There are many features in modern Fortran that are not well supported (or supported at all) by OpenACC and OpenMP directives-based standards. In fact, CUDA doesn't support some of these features either. If you plan to use Modern Fortran in your code, you need to use it as a high-level wrapper only. The actual computation of your code needs to look like flat arrays or easy data structures if you expect to port it to GPUs or KNLs efficiently with directives-based approaches. Also, I've seen many cases where people write functions that define other functions in Fortran. Things like this should not be done. Rather, hoist the nested functions out to the module level.

Threading

Common Blocks, module use, and "save" attribute

The problem with common blocks, "use"ing data from modules, and using the "save" attribute is that each of these lead to data that is default shared between OpenMP threads. The only way to give each thread their own copy of data in any of these modes is to explicitly declare "!$omp threadprivate(var1,var2,...)". The exception to this is when a common block is used, in which case, one can mention "!$omp threadprivate(/common_block_name/)". But this is a tedious and often error-prone thing to do, and it is best if it can be minimized or avoided altogether.

First Touch

Often times, data will be initialized by a single thread or outside a threaded region while the typical accesses to that data are performed in a threaded manner. The problem with this is that a data's affinity to a thread (usually a core as well) is typically defined by first touch. You can fix this by initializing your data with the same threads you use for the calculations later.

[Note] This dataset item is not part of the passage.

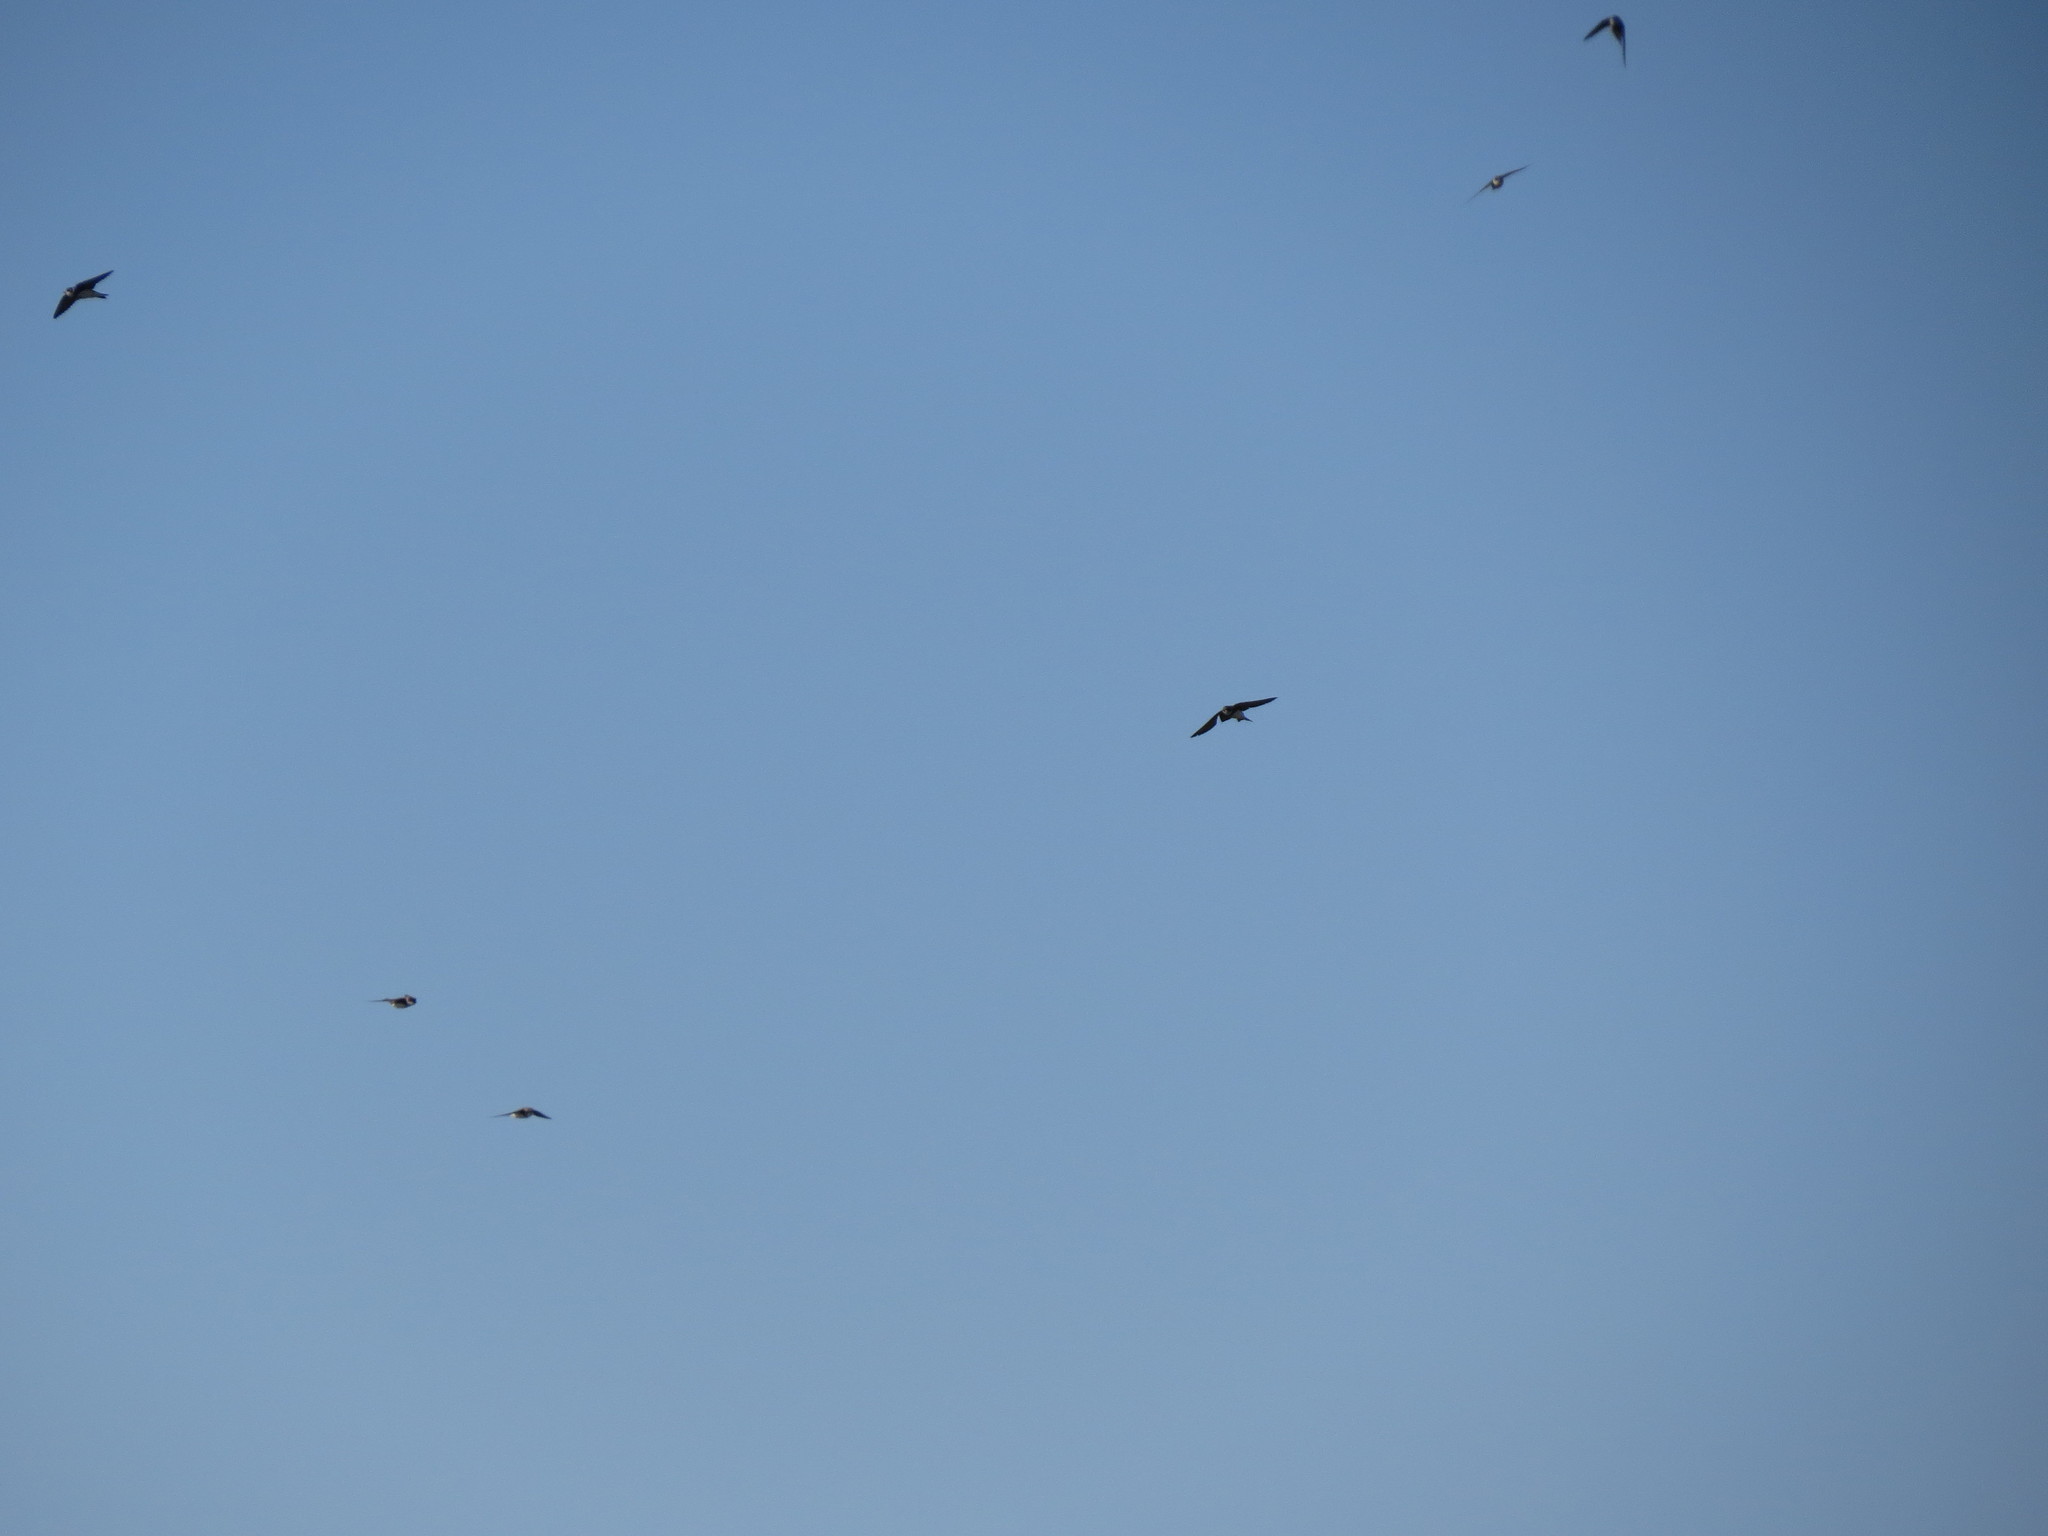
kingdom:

Other threading recommendations:  

  1. Minimize entrances and exits to parallel regions. OMP_WAIT_POLICY=ACTIVE can get around this, but it's more robust to make parallel regions as long as possible.  A caveat to this recommendation is that placing parallel regions very high in the call stack can create a large memory footprint (replication of temps, etc.) and can obscure the fact that developers are coding within a parallel region, resulting in errors. Using OMP PARALLEL DO around every loop creates too many entry/exits, but placing OMP PARALLEL around the entire time step loop results in large memory use and fragile code development. Somewhere in between these extremes is optimal and requires some experimentation.
  2. Thread over nested loops using the collapse clause or explicit division-mod arithmetic (x86 computes integer division and mod in the same instruction, so this looks more expensive than it is).